Turning immediately into the Fall line, albeit scary at first, makes the entire run easier.

In the afternoon, Klaye et.al were skiing the bowls, which I was not ready for. I decided to ski some of the trails off of the Supper B, since I rarely get to them. After skiing a few runs down the two blacks I had skied that morning, I decided it was time to explore. If Rosi's and Treble Cliff were relatively easy, how bad can the other diamonds be, right? WRONG!!

Of all the black trails in that area, I had to choose Far East. Once I turned into it, there was no turning back. For those of you who have never skied it, Far East is made up of skyscraper sized bumps, set at a pitch that should probably be rated double black. Even worse, like a descent into hell, it goes on forever.

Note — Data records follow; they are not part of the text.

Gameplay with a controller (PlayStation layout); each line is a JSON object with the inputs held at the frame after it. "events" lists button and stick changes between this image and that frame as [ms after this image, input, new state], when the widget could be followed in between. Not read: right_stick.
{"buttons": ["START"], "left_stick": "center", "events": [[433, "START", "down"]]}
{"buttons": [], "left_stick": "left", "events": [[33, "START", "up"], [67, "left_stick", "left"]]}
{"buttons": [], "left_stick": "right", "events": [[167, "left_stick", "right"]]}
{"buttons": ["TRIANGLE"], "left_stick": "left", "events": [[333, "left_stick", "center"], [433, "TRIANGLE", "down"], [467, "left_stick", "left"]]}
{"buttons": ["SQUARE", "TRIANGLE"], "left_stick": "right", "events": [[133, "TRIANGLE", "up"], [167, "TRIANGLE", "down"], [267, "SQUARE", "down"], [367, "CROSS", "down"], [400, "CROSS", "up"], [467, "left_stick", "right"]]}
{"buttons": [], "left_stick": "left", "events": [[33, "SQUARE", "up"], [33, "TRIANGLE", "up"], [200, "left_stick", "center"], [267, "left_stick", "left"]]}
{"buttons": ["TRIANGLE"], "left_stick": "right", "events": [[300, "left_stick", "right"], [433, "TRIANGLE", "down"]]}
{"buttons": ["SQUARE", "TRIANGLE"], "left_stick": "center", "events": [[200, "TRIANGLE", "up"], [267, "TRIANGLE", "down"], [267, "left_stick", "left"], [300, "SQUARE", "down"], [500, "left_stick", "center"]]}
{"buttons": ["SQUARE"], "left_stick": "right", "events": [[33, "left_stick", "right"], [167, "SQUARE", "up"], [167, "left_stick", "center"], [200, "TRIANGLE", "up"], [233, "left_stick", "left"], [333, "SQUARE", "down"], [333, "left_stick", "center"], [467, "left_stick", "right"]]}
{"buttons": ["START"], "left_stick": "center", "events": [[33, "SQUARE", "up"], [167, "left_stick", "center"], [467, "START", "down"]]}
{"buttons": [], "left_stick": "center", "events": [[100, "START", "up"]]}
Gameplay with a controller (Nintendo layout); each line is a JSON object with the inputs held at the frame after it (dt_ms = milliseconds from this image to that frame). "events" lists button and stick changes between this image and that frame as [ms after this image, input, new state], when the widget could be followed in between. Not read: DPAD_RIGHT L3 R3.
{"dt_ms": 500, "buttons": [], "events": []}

It's also a very mean trail. One side of it can seem a bit flatter, but if you traverse over to it, it starts to get hairy. Then the other side seems easier. Like Hell, there does not seem to be a way to bail out. Fear, as an instructor once told me, is an absence of options. I started doing a series of side slips, traverses, and occaional turns, but it seemed like I was never going to get down.

Finally, a guy who seemed to be leading a group of people skied up and asked me if I was okay. I told him that I really should not be skiing this until my knee was 100% healed. He said: "You are on a very bad trail"

Somehow, he managed to cue me through one turn. He showed me where there was an opening in the trees. I should ski through that opening, traverse across than ski through another set of trees. Trees or moguls? I was between Scyllas and Charybdis!:

I skied across, and saw a double chair. Where am I? Union Creek? No, I am under the Alpine chair, skiing a Black that once again felt like a Green!:

Anyway, I obviously lived to tell the tale.

If by any unlikely chance the guy who helped me is an Epicski person, you have my most sincere thanks!
post #2 of 7
I went a few weeks ago and took Far East as the last run of the day. It was my first time ever. I prefer steeps to bumps, but can get through most mogul fields on a decent line - I just have to stop a lot and catch my breath. I had skied other bump runs all day. Far East kicked my butt. The bumps are irregularly shaped/cut because the fall line runs left to right in many places. If you try to go down the natural slope, you'll run off the trail. I didn't remember the pitch necessitating a double diamond level, but the awkwardness of it made it very difficult. And yes, it does go on FOREVER...
post #3 of 7
Thread Starter 
Oh good heavens, I did not realize it was also one of those forkin' double fall lines that I despise! The only reason I thought it should be rated double black is because is because it was so much more challenging than the other black trails around it.

Thanks for the empathy! I'm feeling like a total gaper!
post #4 of 7
so why don't resorts have downloadable GPS maps so that we can find our way around. Especially nice would be notes on them about how to wscape when it gets ugly!
post #5 of 7
Come on now..don't exagerate too much..Big Emma is like a flat billiard table while Treble Cleff has a nice fairly steep pitch

Sorry about your Far East Hell experience..good thing the chair is long and slow to let you rest..that run is a butt kicker for sure
post #6 of 7
Thread Starter 
Perhaps I did get better after the Academy, because Big Emma felt much harder! Go figure! Given that I did not ski the whole thing, I did not deserve much rest.
post #7 of 7
Boy, I can sympathize. I have been caught on endless steep mogul trails with bad bumps, and they are killers. Even if I do get some turns and a rhythm going, it's usually not possible to keep it up because the bumps are odd shaped or icy, and I eventually blow a turn. Then it's like the dreaded first turn/traverse over and over. I'm one of those skiers who can do soft and not-too-steep moguls decently, but ice them up, shape them like sideways footballs, and make the trail steep and I may as well be an intermediate again. If I ever want to challenge an instructor, that would be my topic for a day!